Today’s call centers have several operating model issues:
1. They are not scalable as processes are not uniform across call centers and channels. Multiple groups also yield inconsistent customer experiences in addition to efficiency challenges.
2. They are not customer-centric which results in customer frustration and a sense of not being understood or recognized by the phone bankers, Call routing also suffers.
3. They do not employ sophisticated workforce management tools which yields over- or under-staffing and lower occupancy rates. Minimal real-time management practices prevent effective predictability of workforce requirements and create unnecessary stress during crunch times.
4. They do not support robust self-service options, which gives the customer no option but to use a phone banker even if they do not want to or feel the transaction will not receive value-add from human fulfillment. IVR management is often lacking, yielding inefficiencies and over-burdening phone bankers.
5. Fragmented technology and legacy solutions increase costs, since they necessitate multiple data entry points and yield fragmented customer views, which interfere with the phone banker’s ability to fully meet the customer needs and provide exceed-expectations service levels.
Simply upgrading the way you’re doing business today can help reduce costs significantly.
1. Consolidate common support functions, even across business lines, to increase efficiencies and improve consistency of customer experience.
2. Utilize segmentation and appended customer data to better preempt customer need identification.
3. Route calls from customer segments to Subject Matter experts.
4. Improve demand planning and capacity planning to achieve better staffing and utilization rates.
5. Improve self-service options for routine, no-value-add transactions on the IVR.
6. Connect disparate systems (possibly through middleware) to give phone bankers access to customers’ credit card, mortgages and other product ownership.
7. Consider service differentiation based upon customer value (current or potential).
8. Route calls based on complexity of transaction or service need to reduce hand-offs and route calls with greater complexity to the appropriate experts. Note: improved self-service options will free phone bankers to handle more complex and value-add calls.

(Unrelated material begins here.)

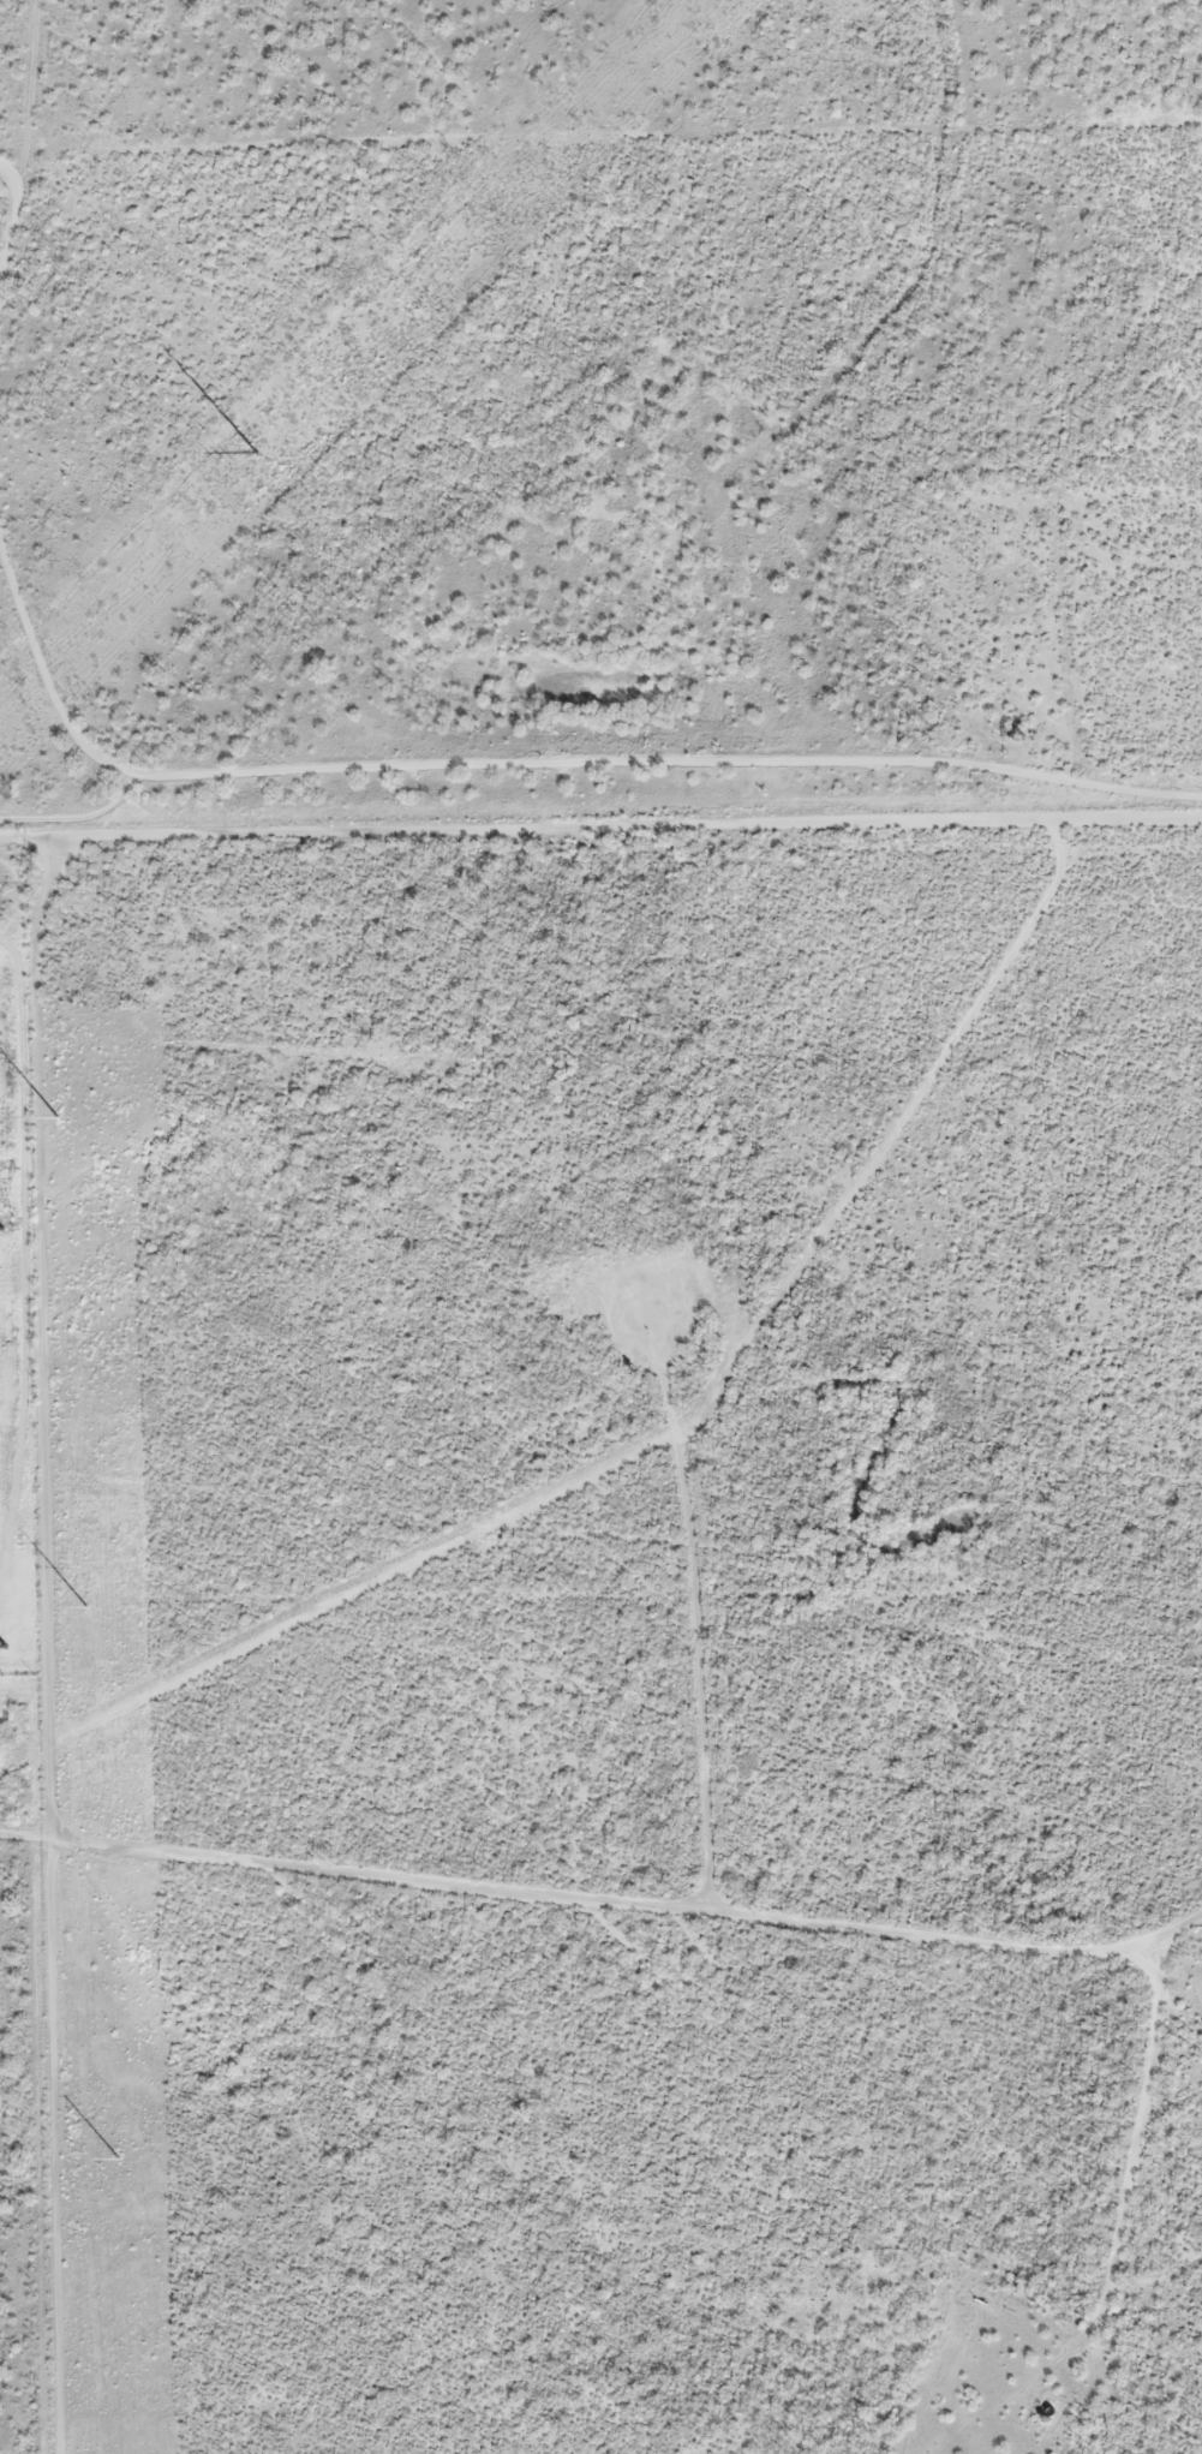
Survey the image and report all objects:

One of the mistakes community banks make is to equate in-person or human service with quality service. Customers have moved from that definition some time ago, utilizing self-service and automation to manage their experience in a more customized fashion. Community banks need to improve their channel selection offering to optimize the customer experience.
• Make the self-service experience as good or better than the phone banker service option
• Match channel offering with transaction complexity (for example, balance inquiry should go first to IVR)
• Add to the self-service option more robust functionality that can only be delivered through self-service, e.g. YouTube video demonstrations of product usage
• Offer incentives to customers to utilize self-service options
In addition to simple upgrades, technology can be the wind beneath your phone bankers’ wings, making call centers more customer-centric and proactive. You can increase service hours using technology for simple questions and transactions, or utilize voice biometrics and multi-factor authentication with out-of-wallet questions to speed up authentication and improve fraud detection. Technology can even tell us today the customer’s to improve the phone banker’s effectiveness in handling each customer individually.
Whether you choose to upgrade your current state toward improved efficiencies and customer experience, or to transform your phone bank operations and experience, the results can be stunningly positive. No other department handles more customer touches than the phone bank. It should not be considered a cost center to be minimized and managed. It is an important customer service, sales and communication channel, and must be managed with that in mind.